Task to carry out
Where a line below holds the string "einen", that line goes into the answer.

Information provided
_ _ _ _ _

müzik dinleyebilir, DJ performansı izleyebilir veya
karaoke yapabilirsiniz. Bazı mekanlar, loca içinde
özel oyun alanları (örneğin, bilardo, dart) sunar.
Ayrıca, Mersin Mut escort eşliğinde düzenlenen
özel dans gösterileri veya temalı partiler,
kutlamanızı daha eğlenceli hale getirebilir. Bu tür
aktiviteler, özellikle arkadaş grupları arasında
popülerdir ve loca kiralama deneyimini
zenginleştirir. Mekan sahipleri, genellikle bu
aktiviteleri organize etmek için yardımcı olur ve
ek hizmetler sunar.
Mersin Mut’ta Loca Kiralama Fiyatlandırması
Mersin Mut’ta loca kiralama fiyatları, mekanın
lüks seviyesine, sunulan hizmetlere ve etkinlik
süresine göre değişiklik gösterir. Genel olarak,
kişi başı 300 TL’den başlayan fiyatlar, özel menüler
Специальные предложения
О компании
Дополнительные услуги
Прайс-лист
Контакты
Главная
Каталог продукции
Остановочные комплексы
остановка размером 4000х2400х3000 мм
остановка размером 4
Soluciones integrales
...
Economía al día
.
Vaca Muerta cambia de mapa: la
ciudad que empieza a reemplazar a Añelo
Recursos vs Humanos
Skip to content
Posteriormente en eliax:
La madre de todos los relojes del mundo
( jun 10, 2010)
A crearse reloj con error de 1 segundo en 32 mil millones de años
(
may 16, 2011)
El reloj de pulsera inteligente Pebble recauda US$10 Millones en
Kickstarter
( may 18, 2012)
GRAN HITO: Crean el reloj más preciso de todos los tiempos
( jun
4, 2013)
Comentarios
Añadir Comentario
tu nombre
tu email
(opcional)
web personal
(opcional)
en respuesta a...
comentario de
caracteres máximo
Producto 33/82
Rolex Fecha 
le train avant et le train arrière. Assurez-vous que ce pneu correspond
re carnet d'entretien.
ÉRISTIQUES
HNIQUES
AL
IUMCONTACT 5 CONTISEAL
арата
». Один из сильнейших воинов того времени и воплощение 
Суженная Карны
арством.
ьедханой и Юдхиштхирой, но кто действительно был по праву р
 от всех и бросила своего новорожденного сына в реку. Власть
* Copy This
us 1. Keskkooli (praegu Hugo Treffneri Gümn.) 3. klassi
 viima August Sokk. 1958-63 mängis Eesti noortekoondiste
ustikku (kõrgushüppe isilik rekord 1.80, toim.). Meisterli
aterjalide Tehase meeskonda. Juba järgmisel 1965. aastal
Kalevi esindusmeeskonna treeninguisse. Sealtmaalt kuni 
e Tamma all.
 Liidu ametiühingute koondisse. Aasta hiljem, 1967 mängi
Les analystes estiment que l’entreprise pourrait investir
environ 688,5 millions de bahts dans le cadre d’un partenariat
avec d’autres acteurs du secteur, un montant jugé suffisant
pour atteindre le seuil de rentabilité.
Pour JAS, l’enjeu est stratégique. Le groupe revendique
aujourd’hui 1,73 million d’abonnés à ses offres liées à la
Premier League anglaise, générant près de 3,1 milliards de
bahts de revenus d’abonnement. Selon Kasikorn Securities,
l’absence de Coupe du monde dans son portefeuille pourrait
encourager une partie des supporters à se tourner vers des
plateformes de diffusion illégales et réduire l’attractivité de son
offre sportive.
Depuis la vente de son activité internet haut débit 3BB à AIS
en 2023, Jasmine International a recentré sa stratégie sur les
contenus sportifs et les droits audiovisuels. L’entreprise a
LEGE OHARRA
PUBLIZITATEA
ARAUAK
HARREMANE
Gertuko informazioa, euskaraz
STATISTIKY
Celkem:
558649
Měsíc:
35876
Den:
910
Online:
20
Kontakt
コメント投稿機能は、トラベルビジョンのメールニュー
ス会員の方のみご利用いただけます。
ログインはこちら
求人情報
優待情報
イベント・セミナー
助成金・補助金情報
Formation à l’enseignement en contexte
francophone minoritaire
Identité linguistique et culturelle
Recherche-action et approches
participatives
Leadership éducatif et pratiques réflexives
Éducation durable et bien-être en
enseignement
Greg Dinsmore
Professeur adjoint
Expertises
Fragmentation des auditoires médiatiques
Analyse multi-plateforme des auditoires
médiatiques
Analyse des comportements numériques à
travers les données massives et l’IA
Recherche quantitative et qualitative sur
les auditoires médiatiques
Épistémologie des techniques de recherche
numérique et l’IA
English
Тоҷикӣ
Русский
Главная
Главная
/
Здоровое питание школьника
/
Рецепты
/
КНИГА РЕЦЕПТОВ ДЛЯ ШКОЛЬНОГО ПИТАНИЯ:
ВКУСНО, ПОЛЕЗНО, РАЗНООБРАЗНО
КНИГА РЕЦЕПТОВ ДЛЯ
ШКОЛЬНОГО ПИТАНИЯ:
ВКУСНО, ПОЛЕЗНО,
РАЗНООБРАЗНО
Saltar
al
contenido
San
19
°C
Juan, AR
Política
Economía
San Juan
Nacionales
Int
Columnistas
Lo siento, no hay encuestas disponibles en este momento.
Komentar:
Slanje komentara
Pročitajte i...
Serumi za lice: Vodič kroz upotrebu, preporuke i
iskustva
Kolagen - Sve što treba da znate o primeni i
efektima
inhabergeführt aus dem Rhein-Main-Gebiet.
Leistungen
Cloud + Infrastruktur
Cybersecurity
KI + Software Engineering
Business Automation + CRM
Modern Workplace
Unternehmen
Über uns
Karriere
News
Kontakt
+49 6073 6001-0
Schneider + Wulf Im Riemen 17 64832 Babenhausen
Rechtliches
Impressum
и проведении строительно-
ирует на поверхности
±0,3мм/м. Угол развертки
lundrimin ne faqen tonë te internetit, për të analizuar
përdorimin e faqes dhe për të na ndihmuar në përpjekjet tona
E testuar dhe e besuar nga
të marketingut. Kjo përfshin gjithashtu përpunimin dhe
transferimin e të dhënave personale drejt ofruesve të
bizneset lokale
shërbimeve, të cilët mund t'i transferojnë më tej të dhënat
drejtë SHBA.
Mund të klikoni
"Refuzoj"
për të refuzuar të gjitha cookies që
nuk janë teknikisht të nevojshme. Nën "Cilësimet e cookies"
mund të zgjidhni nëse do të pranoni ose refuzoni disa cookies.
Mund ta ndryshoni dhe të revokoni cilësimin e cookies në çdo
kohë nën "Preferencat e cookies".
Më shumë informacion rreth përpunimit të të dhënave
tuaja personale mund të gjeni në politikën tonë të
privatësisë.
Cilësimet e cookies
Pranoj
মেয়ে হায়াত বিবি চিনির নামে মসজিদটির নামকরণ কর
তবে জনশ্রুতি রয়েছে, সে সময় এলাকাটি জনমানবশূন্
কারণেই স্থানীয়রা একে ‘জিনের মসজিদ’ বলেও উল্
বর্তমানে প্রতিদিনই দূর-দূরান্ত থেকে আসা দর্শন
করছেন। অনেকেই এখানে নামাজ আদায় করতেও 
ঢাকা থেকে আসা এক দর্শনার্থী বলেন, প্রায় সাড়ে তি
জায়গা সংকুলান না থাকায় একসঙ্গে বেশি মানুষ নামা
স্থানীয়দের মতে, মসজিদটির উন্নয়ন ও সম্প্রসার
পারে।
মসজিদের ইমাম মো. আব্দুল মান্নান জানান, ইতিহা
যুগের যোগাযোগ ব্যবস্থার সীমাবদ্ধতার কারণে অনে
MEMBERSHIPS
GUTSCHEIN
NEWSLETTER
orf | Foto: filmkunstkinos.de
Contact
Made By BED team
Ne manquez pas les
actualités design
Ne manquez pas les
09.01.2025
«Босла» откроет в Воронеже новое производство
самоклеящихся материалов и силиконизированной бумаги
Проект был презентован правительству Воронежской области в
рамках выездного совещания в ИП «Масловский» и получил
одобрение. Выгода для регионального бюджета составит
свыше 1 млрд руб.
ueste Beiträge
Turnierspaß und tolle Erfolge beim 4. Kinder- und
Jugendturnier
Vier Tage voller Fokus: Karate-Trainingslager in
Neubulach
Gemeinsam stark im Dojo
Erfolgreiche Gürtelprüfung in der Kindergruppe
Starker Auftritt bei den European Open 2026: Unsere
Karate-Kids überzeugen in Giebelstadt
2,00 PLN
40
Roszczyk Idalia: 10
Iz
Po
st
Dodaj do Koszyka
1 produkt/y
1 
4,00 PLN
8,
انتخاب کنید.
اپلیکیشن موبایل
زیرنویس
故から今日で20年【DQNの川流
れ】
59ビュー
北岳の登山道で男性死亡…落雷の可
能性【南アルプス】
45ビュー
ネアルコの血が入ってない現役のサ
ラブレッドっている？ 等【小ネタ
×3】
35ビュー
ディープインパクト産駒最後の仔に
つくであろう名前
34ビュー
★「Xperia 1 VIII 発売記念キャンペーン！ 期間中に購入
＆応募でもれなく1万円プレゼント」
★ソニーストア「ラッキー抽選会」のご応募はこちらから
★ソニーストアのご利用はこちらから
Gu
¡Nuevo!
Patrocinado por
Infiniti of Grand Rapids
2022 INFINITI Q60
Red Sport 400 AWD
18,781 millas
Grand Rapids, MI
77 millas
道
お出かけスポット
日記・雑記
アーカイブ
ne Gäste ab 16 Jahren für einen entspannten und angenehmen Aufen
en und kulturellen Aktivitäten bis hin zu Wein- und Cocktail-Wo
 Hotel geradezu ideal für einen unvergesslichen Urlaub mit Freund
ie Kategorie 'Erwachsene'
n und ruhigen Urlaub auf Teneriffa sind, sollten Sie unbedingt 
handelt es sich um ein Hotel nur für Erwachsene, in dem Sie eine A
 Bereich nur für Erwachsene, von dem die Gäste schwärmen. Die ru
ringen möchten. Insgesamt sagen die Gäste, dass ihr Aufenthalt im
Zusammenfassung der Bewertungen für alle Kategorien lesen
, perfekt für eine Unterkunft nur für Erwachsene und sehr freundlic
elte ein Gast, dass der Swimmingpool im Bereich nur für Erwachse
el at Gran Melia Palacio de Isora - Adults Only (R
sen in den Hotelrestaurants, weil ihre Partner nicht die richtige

_ _ _ _ _

Result below
ne Gäste ab 16 Jahren für einen entspannten und angenehmen Aufen
 Hotel geradezu ideal für einen unvergesslichen Urlaub mit Freund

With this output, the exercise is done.